[uf-discuss] Appeal for Issues: Empty spans in value-excerption-pattern

André Luís andr3.pt at gmail.com
Fri Nov 7 08:38:39 PST 2008


Hi Ben,

Thanks for bringing this up. We need to tackle this, once and for all.
So guys, pitch in and let's try to keep discussion open and towards a
solution.

On Thu, Nov 6, 2008 at 9:53 AM, Ben Ward <lists at ben-ward.co.uk> wrote:

> 2. Violating the principal of visible data
>
> Resolution: Microformats maintain a principal of marking up visible data.
> However, we have exceptional circumstances where the data required for
> parsing is not the data that publishers wish to display. Whilst parsers are
> a lower priority than publishers, the cost and complexity of parsing
> unstructured dates, or translated terms, is accepted as too high. Therefore
> it is necessary to violate DRY to include explicit representations for
> machines.

+1
Empty spans is quite different than empty links (anorexic links,
banned by posh principles)...

>
> Currently authors may use CSS to hide the machine-form of dates.
> Microformats exists only in the HTML layer, and must not depend on CSS to
> meet publisher requirements.
>
> The specification may also restrict this part of the pattern to certain
> properties where a machine-data form is required, as a means to discourage
> abuse.
>
> 3. Broken parsers drop empty elements
>

About this, I can only think of one little issue, something that we
are bound to run into down the road. The WYSIWYG editors for easier
authoring of microformatted content. There still aren't many out
there, but I think most editors at the moment wouldn't show these
empty spans, thus not allowing the user to change its value.

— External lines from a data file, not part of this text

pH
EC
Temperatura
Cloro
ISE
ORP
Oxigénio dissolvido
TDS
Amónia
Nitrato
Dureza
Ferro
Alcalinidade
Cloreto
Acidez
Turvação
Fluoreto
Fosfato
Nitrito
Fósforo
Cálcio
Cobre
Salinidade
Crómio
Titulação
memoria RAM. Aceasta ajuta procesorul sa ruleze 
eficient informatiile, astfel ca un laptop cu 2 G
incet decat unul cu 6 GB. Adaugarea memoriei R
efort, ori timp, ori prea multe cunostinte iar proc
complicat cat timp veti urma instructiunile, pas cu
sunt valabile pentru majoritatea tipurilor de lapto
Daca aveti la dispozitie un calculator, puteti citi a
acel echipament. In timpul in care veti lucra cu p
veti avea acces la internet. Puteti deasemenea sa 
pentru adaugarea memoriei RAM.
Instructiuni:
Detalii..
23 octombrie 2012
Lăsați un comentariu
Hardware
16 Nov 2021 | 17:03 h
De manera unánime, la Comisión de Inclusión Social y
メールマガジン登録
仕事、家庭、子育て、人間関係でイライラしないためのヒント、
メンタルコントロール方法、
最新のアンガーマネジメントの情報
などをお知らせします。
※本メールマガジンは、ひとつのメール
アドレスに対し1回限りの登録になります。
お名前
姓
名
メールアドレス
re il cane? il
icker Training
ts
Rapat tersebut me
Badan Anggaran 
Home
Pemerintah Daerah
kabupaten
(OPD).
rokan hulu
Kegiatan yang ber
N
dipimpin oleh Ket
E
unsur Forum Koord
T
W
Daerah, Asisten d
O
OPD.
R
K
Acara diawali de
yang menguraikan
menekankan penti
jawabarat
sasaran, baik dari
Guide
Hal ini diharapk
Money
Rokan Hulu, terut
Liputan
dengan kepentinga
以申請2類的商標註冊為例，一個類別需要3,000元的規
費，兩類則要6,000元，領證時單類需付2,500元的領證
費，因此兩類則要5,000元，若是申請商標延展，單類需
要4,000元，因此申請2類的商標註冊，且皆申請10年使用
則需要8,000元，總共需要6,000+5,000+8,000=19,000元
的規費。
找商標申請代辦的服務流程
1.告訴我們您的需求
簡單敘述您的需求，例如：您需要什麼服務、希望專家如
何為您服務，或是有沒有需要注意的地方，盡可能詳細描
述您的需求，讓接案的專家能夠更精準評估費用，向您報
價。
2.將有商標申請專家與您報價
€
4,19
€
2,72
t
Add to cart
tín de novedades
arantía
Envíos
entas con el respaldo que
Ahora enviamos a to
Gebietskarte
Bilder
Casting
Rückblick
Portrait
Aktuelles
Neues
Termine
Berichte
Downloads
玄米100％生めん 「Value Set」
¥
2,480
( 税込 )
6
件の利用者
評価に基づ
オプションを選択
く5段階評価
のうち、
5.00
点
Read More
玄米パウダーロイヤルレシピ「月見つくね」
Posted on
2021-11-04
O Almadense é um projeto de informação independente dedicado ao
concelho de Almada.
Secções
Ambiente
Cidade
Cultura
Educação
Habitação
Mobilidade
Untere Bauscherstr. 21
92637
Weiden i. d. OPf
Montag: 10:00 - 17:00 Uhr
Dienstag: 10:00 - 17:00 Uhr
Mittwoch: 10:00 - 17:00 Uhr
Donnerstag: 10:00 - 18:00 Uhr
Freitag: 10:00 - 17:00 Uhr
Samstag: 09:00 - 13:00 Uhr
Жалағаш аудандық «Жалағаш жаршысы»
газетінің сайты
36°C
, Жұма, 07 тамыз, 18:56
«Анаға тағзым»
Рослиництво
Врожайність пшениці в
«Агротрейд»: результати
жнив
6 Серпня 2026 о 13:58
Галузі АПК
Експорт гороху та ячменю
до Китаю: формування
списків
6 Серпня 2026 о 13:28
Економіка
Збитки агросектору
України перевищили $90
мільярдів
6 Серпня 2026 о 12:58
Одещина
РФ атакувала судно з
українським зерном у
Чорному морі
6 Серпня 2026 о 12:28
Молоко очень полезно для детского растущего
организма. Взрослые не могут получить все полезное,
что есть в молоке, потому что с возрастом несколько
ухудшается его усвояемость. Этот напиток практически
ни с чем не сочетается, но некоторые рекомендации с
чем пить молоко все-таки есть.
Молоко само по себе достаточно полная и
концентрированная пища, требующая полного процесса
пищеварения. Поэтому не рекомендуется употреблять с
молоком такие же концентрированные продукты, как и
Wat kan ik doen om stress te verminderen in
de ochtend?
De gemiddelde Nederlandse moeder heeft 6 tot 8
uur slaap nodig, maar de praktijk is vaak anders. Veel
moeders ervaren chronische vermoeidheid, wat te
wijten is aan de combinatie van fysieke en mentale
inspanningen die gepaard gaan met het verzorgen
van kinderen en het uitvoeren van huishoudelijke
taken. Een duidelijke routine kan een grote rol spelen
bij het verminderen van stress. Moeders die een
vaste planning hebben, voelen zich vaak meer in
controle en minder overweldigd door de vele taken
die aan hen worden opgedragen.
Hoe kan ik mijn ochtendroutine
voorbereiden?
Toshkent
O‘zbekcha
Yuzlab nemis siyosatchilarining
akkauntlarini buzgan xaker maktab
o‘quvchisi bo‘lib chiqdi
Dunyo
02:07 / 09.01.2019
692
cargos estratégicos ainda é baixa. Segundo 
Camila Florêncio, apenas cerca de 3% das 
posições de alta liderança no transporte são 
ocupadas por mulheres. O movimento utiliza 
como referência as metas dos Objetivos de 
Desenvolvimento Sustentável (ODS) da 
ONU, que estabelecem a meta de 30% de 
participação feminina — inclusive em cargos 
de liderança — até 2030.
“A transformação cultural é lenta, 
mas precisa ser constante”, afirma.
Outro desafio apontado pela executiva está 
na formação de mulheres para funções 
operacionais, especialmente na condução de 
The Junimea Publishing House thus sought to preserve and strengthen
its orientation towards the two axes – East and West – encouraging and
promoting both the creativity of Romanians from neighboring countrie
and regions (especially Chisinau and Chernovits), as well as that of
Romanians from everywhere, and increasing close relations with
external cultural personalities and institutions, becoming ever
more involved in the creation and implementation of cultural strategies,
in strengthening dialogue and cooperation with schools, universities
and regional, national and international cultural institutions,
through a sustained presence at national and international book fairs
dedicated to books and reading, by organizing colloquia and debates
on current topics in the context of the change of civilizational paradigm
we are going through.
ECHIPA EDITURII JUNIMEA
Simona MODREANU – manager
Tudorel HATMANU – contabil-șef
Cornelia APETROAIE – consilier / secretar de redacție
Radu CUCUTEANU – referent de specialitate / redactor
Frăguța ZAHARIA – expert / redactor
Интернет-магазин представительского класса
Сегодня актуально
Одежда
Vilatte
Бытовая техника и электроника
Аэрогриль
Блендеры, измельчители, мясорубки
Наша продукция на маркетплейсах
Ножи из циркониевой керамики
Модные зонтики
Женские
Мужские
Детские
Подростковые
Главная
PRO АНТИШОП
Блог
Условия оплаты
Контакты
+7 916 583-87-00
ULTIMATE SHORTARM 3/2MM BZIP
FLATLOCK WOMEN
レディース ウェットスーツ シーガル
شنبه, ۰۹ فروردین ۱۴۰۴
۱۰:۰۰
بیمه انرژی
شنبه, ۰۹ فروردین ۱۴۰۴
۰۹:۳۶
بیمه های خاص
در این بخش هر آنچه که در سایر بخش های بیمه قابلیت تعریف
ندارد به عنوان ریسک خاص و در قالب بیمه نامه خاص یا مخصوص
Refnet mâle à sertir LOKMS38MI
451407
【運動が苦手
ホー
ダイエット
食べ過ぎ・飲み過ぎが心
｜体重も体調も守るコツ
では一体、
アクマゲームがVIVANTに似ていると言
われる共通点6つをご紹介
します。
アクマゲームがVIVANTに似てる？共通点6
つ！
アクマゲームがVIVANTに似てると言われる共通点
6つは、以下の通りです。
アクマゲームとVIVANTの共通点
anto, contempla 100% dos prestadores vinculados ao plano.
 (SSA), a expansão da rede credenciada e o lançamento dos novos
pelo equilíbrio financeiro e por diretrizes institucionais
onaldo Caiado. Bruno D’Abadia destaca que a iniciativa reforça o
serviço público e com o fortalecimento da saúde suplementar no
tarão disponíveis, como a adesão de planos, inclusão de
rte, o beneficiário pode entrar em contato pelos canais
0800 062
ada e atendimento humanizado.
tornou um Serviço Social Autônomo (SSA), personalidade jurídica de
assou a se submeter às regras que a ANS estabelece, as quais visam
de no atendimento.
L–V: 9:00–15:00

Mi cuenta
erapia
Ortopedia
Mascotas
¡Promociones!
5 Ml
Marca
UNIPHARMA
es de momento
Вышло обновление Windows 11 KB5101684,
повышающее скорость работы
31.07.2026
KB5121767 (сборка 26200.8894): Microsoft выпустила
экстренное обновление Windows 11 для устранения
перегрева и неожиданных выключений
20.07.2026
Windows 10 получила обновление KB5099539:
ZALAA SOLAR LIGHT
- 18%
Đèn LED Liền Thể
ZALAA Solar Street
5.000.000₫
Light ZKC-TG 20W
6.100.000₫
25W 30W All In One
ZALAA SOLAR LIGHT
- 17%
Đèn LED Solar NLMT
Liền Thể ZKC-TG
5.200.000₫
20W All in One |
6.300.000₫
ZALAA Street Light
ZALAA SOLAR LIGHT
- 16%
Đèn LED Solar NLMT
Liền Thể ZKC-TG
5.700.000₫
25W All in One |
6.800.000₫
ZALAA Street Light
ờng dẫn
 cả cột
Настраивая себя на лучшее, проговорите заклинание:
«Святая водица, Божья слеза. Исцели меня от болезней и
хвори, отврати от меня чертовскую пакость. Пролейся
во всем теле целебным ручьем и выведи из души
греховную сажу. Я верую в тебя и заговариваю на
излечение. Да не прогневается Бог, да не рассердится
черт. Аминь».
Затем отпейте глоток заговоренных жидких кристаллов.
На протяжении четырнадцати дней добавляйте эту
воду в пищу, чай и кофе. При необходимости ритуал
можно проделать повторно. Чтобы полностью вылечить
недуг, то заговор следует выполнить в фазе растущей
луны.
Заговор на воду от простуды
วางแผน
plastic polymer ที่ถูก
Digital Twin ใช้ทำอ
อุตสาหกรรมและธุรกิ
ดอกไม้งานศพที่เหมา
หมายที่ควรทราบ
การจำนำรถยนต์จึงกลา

One could argue that when someone actually extends an editor to
support creating of microformats, it would be aware of these empty
spans and render them in a visible fashion, but we need to take into
account the general distributions out there of those editors.

I've added this issue to the wiki and I hope I can test some of them
soon. Anyone has some insight about this?


> So, there aren't many issues against this part of the pattern, and the rules
> for it are coming together. There's likely some feeling about matters of
> taste as to how to achieve this function. This is my favoured version, but a
> lot of the issues resolved here would apply equally to other patterns too,
> so I'd appreciate further input to see if this pattern can be thoroughly
> specified.

I can see this option being adopted by people who are concerned about
accessibility, while others might just go ahead and use the
regular-problem-maker-of-a-pattern the datetime design pattern,
preferring simplicity over accessibility. Right?